Alternative practices such as acupuncture, cervical manipulation or other chiropractic methods, herbs, minerals, and vitamins (especially vitamin B-2, magnesium taken orally, coenzyme Q10, etc.) or massage may help you treat and manage migraine symptoms. Before you decide on any alternative treatment, however consult with your doctor, as there may be no strong scientific evidence in favor of some alternative practices (e.g. cervical manipulation).
A diet to help prevent migraines may be useful. A few people with migraine headaches may see a decrease in frequency, for example, when they prevent low blood sugar, which has been linked to headaches. Your doctor may be able to work with you to see if your low blood sugar is perhaps a trigger of your migraines.
Preventative and lifestyle practices may help you manage your migraine headaches. Regular exercise, a healthy diet, regular sleep patterns, and stress management techniques are good places to start. Activities that combine physical exercise and relaxation techniques, such as yoga, may be especially convenient for you. What may also be helpful is to talk with your doctor about reducing or not taking medication that have estrogen, since estrogen may be a trigger for some women.

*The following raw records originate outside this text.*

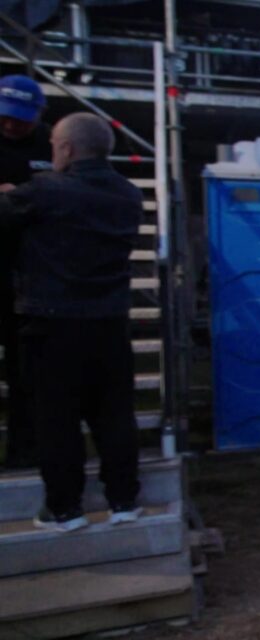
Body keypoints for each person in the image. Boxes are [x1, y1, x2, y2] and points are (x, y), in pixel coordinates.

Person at [0, 112, 143, 532]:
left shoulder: (43, 192)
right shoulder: (129, 194)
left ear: (64, 148)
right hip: (111, 321)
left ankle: (64, 508)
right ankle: (123, 500)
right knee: (115, 414)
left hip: (52, 322)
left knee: (56, 418)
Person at [0, 74, 52, 469]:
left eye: (20, 118)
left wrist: (15, 197)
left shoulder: (52, 143)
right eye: (5, 116)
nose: (11, 125)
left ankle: (24, 452)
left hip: (34, 275)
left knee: (27, 374)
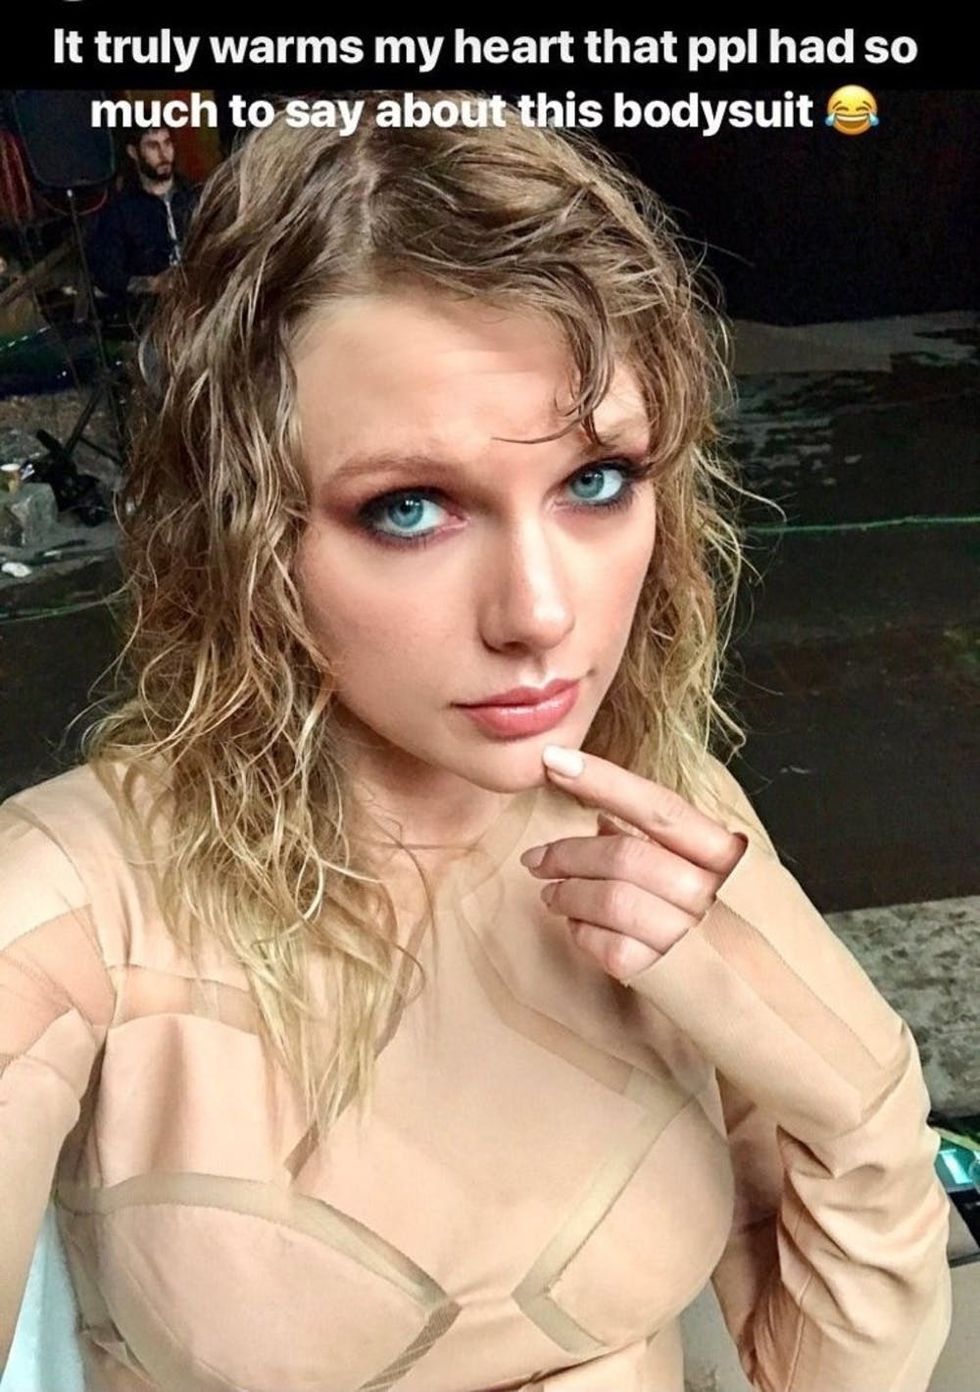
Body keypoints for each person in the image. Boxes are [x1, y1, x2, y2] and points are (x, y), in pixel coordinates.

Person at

Taken during a migraine headache, pain relief can include prescription or over-the-counter drugs. Over-the-counter drugs such as aspirin, ibuprofen, and acetaminophen might help. Or prescription-strength drugs such as anti-nausea medications, butalbital combinations, ergots, opiates, and triptans may be given to you from your doctor. These prescription-strength medications may treat only the pain itself, or may help reduce sensitivity to light and sound, nausea, and other symptoms.

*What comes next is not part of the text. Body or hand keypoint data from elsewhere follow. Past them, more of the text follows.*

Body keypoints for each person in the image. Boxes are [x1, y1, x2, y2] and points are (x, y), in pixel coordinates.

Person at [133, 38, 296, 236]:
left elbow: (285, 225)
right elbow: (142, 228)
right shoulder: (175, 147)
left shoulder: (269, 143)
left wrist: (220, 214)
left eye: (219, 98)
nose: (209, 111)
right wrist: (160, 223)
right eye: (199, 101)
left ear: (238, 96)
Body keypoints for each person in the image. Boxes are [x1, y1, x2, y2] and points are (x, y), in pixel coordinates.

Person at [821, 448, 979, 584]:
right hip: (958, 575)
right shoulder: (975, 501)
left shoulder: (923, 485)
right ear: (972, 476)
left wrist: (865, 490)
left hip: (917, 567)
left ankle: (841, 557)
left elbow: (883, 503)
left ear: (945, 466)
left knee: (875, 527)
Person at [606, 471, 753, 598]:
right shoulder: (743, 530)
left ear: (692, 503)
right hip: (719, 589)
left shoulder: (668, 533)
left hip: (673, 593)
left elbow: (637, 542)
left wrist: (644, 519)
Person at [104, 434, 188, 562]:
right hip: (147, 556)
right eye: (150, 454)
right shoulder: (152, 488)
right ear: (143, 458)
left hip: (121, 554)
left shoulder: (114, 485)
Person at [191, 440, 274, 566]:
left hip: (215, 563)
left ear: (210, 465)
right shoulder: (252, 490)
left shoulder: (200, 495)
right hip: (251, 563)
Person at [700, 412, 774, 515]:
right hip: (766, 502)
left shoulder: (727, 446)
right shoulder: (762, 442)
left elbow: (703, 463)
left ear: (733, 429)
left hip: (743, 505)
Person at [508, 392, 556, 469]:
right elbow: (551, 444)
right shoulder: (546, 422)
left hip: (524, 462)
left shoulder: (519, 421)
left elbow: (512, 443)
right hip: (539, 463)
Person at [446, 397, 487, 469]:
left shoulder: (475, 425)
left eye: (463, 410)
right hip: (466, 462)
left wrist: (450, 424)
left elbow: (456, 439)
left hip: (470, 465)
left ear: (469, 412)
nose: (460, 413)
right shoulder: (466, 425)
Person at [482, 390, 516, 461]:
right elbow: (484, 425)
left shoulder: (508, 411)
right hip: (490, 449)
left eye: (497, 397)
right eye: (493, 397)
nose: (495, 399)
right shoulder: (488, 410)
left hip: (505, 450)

Preventative migraine medications may be taken daily, or only when a known trigger occurs. These preventative medications reduce the changes and severity of migraine headaches. Prescription-strength medications include-anti-depressants, anti-seizure medications, botulinum toxin type A (Botox), cardiovascular drugs, and cyproheptadine.

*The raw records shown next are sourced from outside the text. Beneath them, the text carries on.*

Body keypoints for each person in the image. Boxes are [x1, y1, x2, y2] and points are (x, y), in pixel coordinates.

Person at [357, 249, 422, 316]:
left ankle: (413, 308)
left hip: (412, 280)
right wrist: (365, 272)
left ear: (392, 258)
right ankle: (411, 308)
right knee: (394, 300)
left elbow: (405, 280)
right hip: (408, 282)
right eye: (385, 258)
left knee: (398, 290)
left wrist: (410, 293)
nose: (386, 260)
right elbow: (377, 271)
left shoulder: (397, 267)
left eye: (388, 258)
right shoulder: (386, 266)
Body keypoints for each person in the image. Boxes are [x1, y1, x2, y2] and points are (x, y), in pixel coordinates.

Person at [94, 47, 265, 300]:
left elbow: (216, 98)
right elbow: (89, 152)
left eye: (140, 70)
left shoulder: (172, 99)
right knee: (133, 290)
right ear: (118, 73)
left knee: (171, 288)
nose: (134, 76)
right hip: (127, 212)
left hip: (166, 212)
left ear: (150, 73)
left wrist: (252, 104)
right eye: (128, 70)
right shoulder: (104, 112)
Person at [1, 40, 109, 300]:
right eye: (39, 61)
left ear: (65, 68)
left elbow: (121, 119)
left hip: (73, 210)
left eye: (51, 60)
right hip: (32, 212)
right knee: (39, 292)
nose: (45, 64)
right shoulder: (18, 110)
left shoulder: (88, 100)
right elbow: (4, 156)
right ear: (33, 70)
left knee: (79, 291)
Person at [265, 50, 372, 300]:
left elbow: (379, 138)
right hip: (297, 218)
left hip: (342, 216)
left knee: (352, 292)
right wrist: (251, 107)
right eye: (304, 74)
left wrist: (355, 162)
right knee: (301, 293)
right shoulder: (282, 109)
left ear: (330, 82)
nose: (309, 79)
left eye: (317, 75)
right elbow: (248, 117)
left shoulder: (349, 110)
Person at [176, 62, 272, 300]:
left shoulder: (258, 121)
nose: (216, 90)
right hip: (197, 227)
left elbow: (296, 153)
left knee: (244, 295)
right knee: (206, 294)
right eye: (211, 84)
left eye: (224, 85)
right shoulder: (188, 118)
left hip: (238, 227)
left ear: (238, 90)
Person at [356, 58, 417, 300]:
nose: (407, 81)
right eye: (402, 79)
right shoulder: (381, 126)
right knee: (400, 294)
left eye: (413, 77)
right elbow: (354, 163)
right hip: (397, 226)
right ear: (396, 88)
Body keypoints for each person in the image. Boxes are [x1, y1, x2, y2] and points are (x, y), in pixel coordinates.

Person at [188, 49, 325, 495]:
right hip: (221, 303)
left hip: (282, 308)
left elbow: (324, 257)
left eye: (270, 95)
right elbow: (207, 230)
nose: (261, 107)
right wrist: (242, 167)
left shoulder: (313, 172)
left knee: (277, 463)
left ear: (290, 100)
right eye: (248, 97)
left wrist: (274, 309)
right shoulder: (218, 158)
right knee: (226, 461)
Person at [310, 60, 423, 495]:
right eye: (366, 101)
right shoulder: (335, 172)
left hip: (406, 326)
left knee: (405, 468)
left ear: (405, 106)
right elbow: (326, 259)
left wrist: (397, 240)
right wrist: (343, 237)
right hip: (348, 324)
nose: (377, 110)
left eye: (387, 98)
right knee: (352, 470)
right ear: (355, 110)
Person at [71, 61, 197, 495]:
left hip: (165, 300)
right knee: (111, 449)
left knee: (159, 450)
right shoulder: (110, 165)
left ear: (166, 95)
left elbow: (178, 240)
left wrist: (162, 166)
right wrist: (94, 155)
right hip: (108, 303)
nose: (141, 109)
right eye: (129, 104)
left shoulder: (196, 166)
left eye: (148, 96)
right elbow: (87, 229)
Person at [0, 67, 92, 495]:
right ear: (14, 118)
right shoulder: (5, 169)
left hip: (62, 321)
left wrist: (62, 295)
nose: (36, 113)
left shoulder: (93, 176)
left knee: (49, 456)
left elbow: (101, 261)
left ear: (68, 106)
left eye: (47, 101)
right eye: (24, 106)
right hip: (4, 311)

As with any treatment for any condition, consult your doctor. Drug interactions and complication may occur from some types of medication. For example, some medication designed to treat the pain during migraine headaches may actually increase headaches if taken too frequently. Additionally, the types of anti-depressant drugs known as SSRIs (selective serotonin reuptake inhibitor) can have life-threatening consequences if taken with other migraine mediations, such as triptans.
Although migraine headaches are a chronic disorder, there are a variety of methods available for treating pain and discomfort. Some migraine therapies such as exercise, regular sleep patterns, and diet changes don't even require a prescription! With an array of treatment options, you and your doctor are in a much better position to treat and alleviate symptoms of a migraine headache.